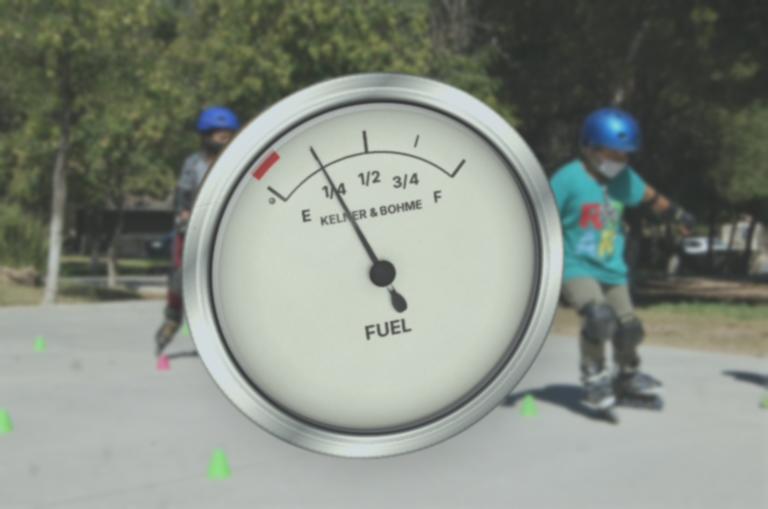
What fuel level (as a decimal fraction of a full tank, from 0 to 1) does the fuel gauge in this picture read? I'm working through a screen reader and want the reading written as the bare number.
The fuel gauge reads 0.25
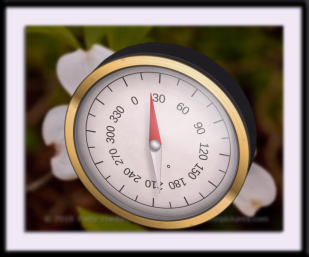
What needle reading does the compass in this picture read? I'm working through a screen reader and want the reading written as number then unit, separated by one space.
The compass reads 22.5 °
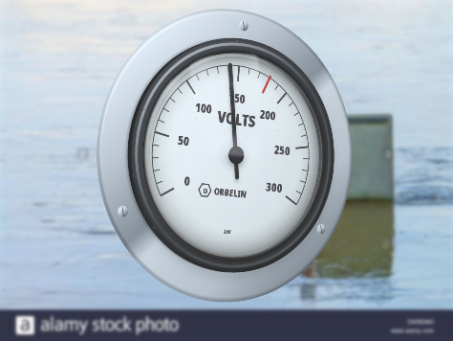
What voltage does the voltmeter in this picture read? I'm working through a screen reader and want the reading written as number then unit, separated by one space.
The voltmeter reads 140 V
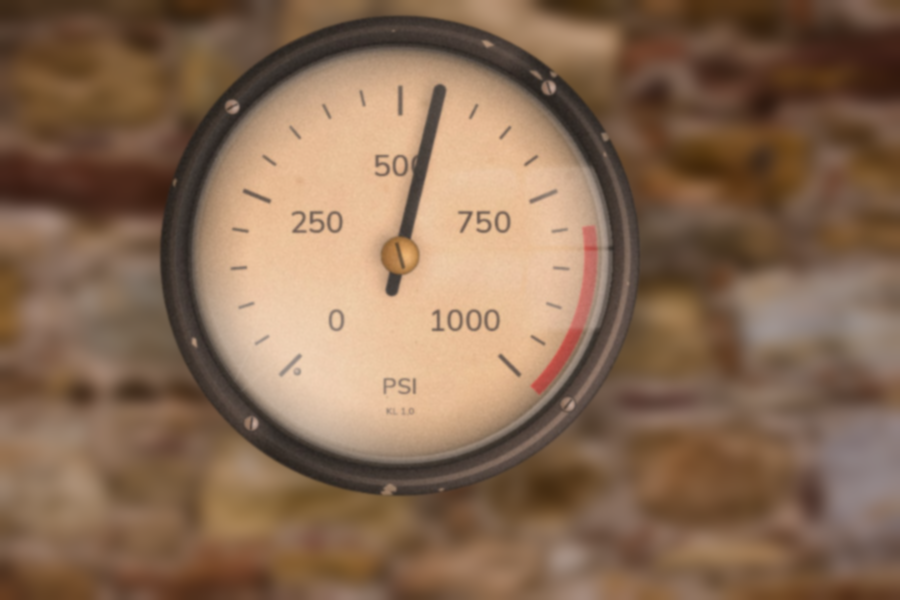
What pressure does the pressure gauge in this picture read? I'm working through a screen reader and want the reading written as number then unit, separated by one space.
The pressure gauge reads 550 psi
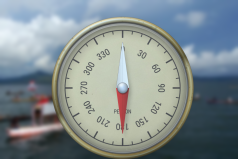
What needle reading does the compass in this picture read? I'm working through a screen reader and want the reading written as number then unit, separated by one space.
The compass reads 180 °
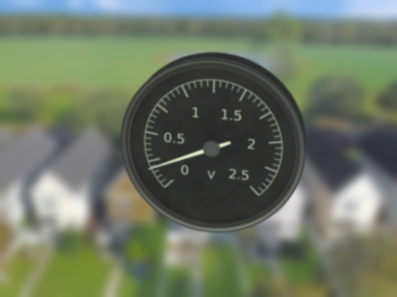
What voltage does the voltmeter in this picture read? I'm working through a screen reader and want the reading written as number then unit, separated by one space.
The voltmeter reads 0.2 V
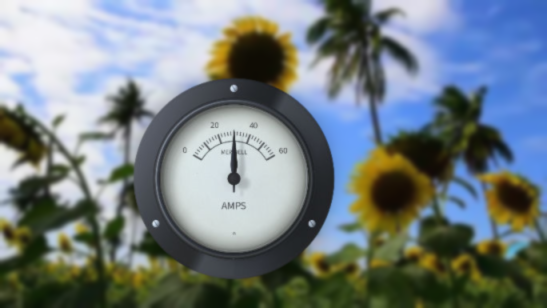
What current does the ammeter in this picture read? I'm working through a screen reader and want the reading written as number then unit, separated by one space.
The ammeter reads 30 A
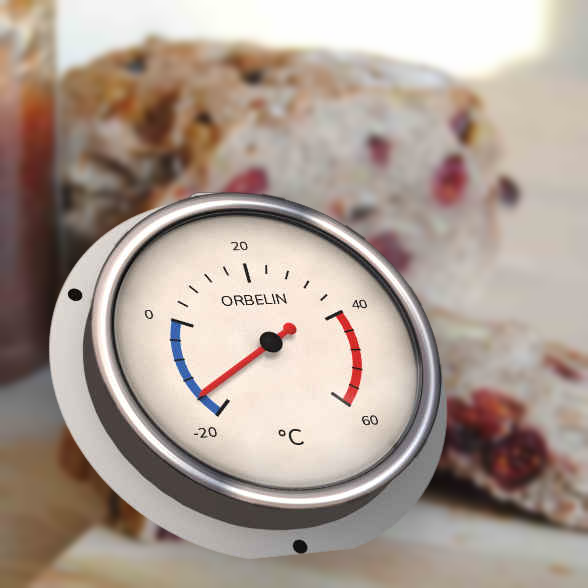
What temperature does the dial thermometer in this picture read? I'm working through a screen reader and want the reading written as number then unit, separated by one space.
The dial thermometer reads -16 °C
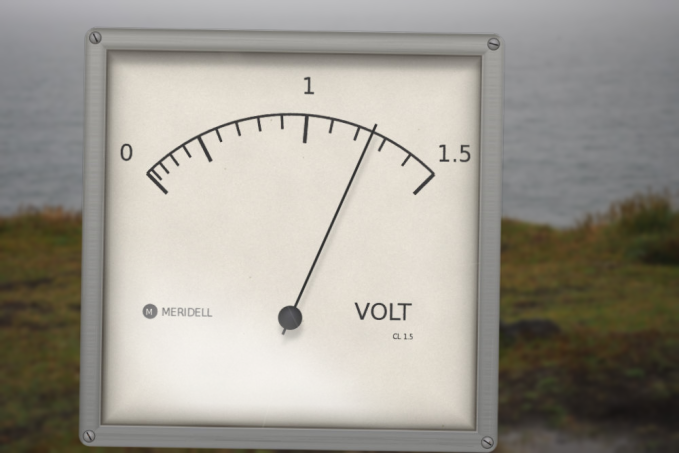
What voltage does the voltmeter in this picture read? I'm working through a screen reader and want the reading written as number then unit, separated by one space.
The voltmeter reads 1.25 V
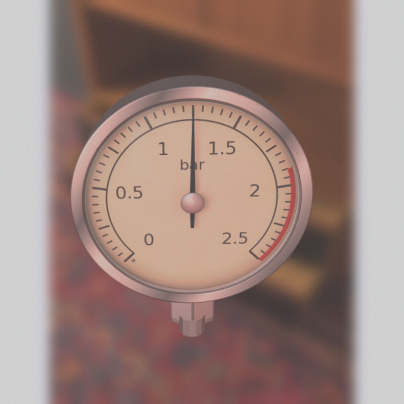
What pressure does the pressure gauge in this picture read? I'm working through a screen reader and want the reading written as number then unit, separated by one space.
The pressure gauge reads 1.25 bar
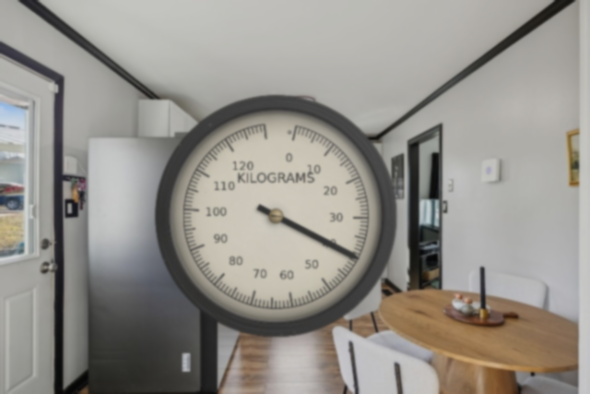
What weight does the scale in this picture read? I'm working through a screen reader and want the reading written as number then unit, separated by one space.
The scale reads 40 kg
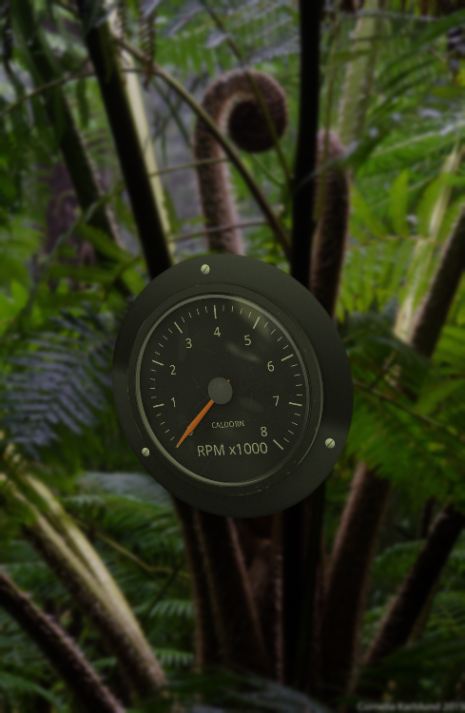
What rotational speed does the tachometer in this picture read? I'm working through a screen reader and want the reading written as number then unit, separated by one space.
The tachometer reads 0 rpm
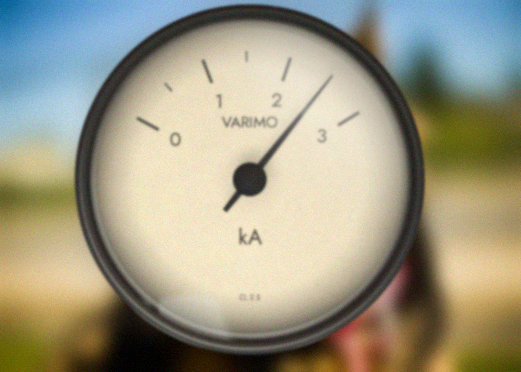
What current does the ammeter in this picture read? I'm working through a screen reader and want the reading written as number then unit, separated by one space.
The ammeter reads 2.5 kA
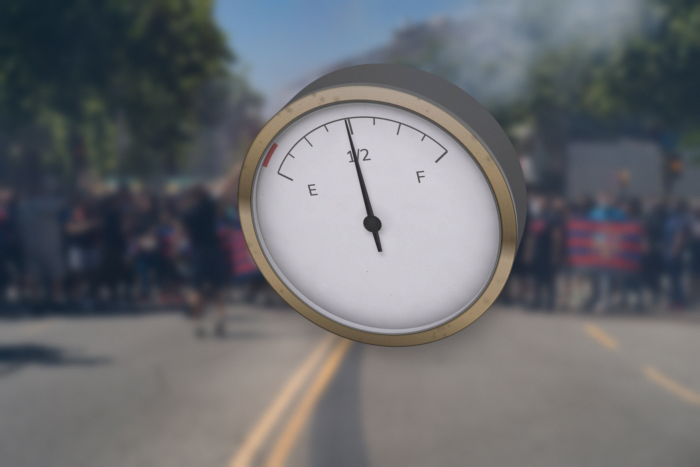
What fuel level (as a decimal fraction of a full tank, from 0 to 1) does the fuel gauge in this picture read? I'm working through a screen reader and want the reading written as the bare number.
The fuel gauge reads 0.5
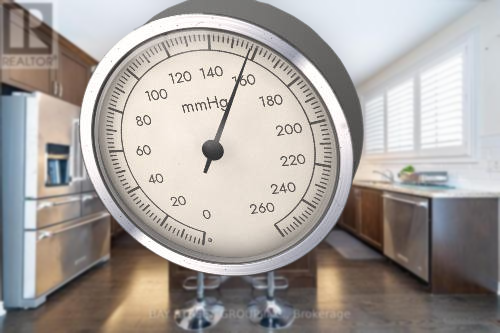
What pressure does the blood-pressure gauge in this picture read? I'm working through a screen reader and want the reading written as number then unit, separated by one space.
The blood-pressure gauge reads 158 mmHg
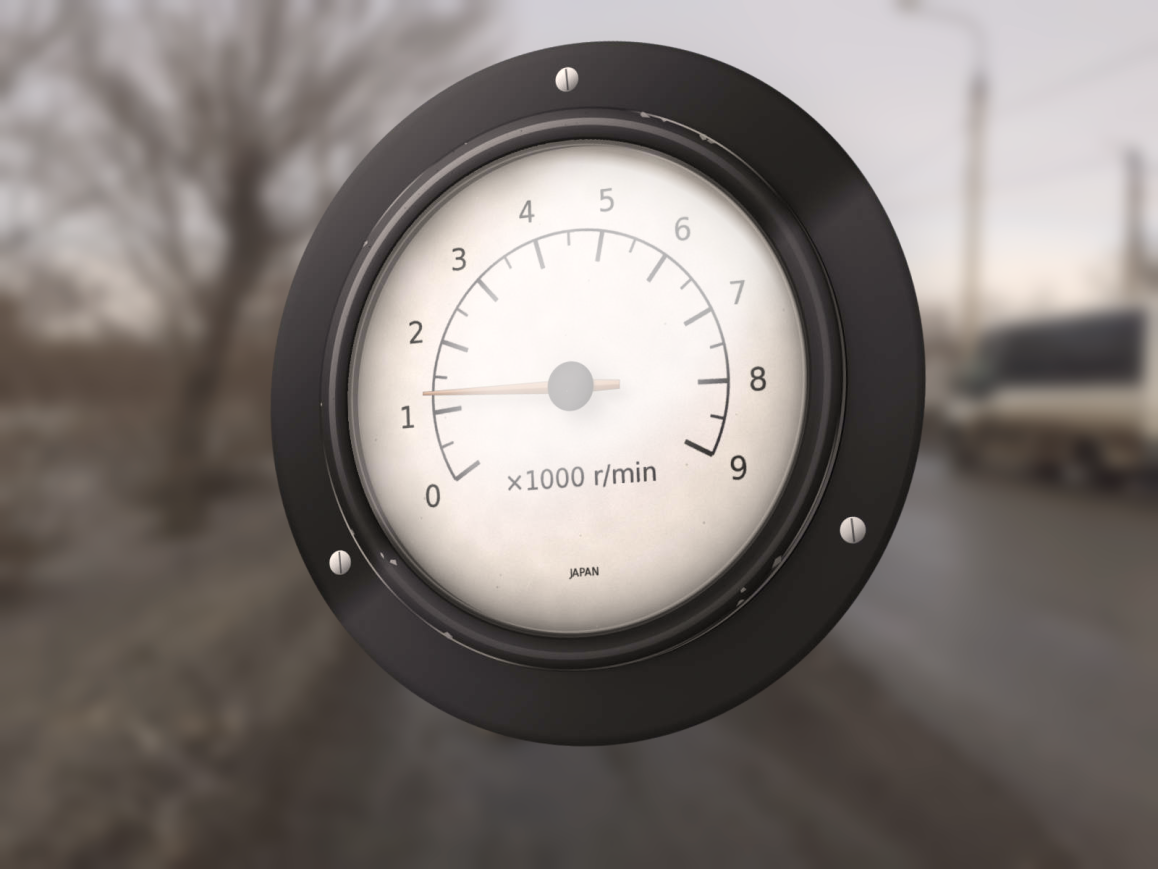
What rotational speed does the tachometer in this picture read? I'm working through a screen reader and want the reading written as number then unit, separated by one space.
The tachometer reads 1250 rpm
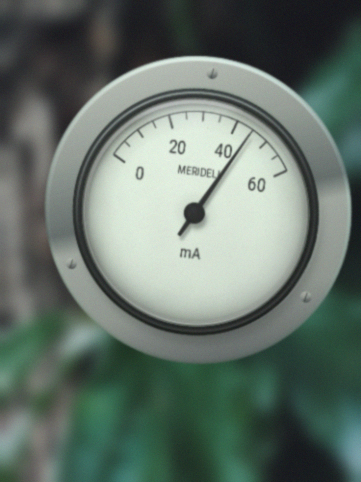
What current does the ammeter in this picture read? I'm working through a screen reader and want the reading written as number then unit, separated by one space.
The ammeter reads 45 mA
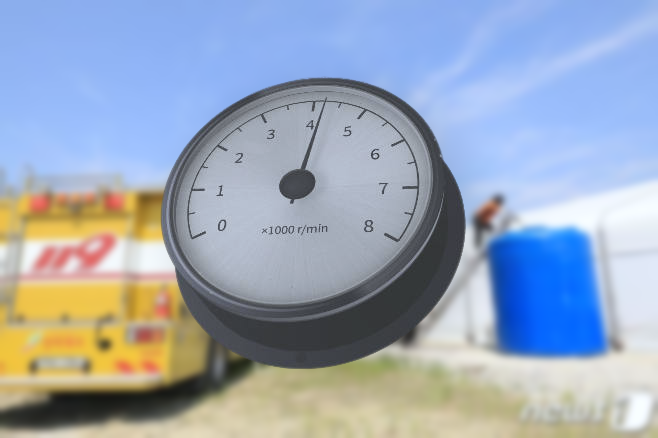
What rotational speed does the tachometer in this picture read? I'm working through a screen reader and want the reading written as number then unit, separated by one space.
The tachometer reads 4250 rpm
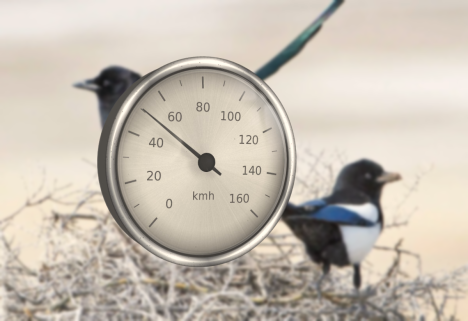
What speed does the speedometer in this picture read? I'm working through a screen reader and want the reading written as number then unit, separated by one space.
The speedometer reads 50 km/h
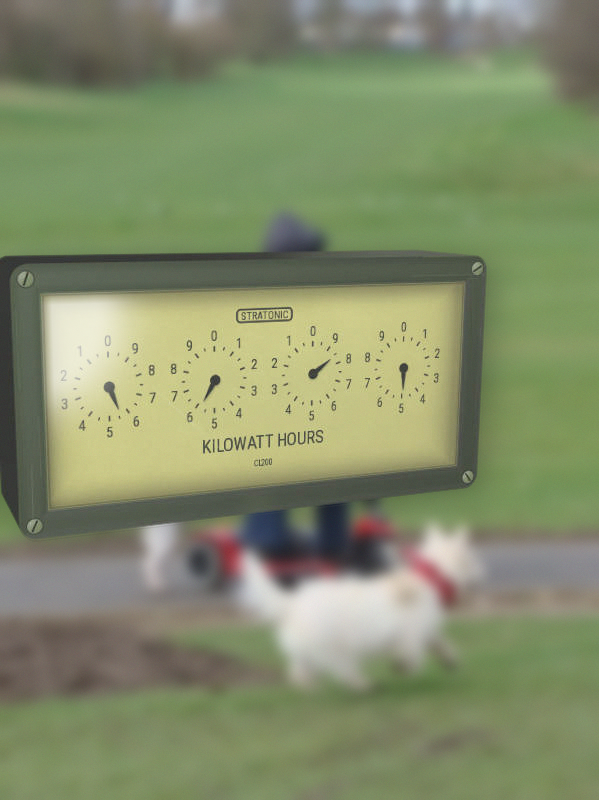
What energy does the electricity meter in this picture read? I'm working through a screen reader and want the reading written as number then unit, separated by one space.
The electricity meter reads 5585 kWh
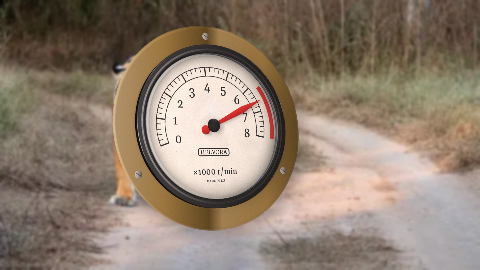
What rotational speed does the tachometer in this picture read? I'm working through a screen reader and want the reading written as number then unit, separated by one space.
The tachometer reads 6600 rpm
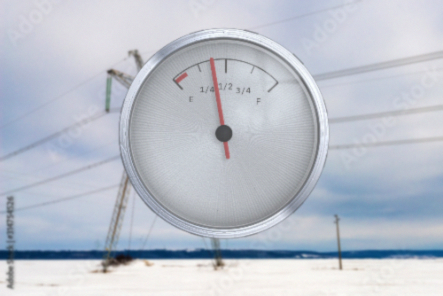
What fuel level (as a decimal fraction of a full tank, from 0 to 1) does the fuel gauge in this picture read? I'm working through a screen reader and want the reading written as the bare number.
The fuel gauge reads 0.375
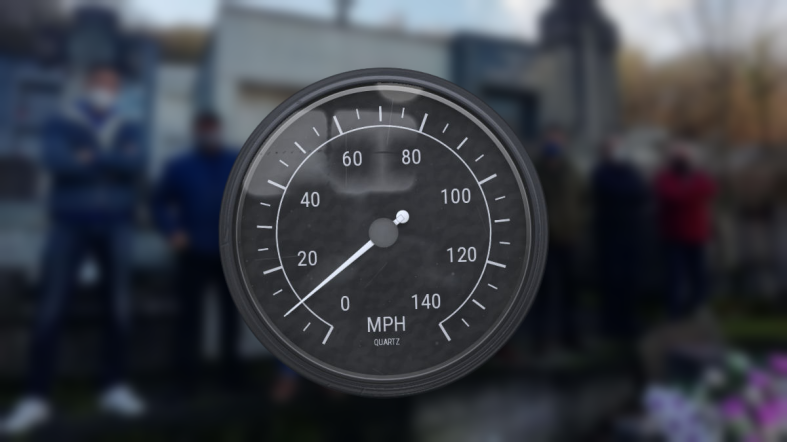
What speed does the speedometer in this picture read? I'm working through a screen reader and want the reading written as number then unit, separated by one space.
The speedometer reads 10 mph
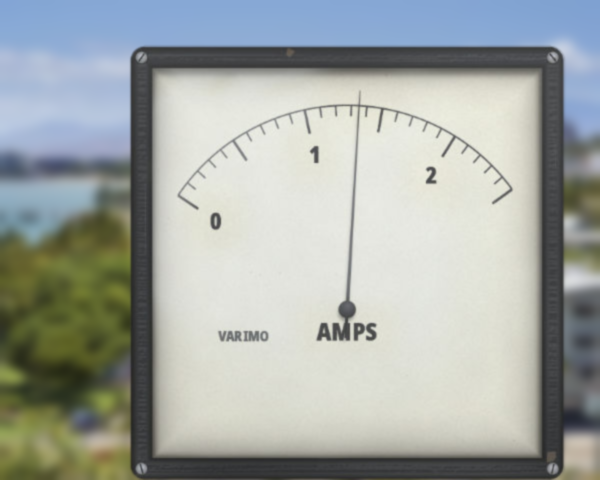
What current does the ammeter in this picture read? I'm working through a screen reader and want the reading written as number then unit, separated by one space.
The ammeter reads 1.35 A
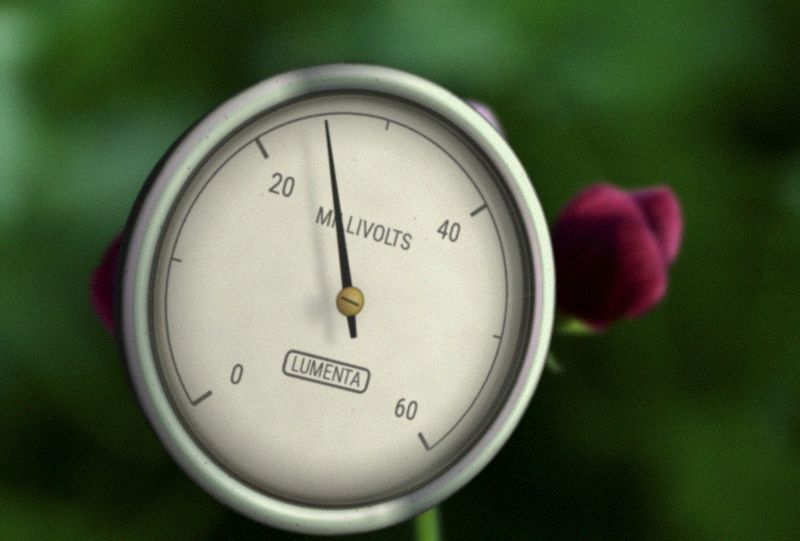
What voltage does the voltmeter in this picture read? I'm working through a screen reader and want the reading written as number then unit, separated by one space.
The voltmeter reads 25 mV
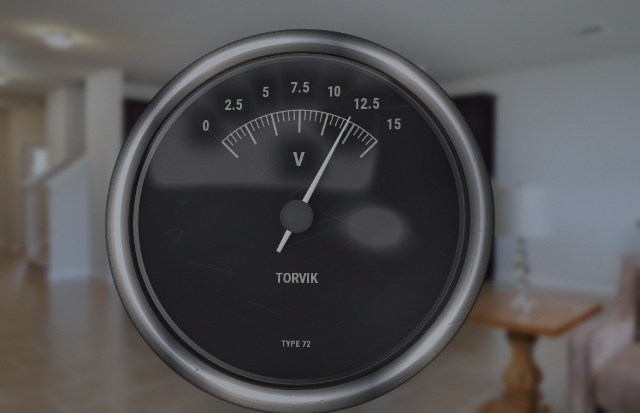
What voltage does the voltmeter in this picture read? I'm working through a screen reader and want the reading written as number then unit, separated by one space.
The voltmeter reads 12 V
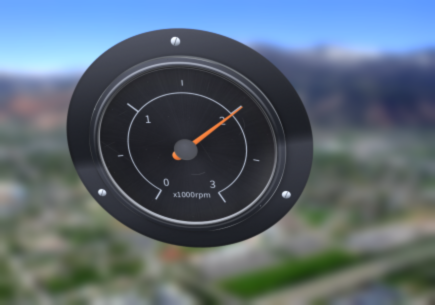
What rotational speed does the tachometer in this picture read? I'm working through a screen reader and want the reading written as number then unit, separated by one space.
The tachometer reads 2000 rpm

————————

> **EXERCISE GOAL**
Convert the lines above into a numbered list, from the first line through the line containing "The ammeter reads 30 A", inclusive. Leave out blank lines and the pictures.

> **TASK OUTPUT**
1. What fuel level (as a decimal fraction of a full tank, from 0 to 1) does the fuel gauge in this picture read? I'm working through a screen reader and want the reading written as the bare number.
2. The fuel gauge reads 0.25
3. What needle reading does the compass in this picture read? I'm working through a screen reader and want the reading written as number then unit, separated by one space.
4. The compass reads 22.5 °
5. What voltage does the voltmeter in this picture read? I'm working through a screen reader and want the reading written as number then unit, separated by one space.
6. The voltmeter reads 140 V
7. What pressure does the pressure gauge in this picture read? I'm working through a screen reader and want the reading written as number then unit, separated by one space.
8. The pressure gauge reads 550 psi
9. What needle reading does the compass in this picture read? I'm working through a screen reader and want the reading written as number then unit, separated by one space.
10. The compass reads 180 °
11. What voltage does the voltmeter in this picture read? I'm working through a screen reader and want the reading written as number then unit, separated by one space.
12. The voltmeter reads 0.2 V
13. What current does the ammeter in this picture read? I'm working through a screen reader and want the reading written as number then unit, separated by one space.
14. The ammeter reads 30 A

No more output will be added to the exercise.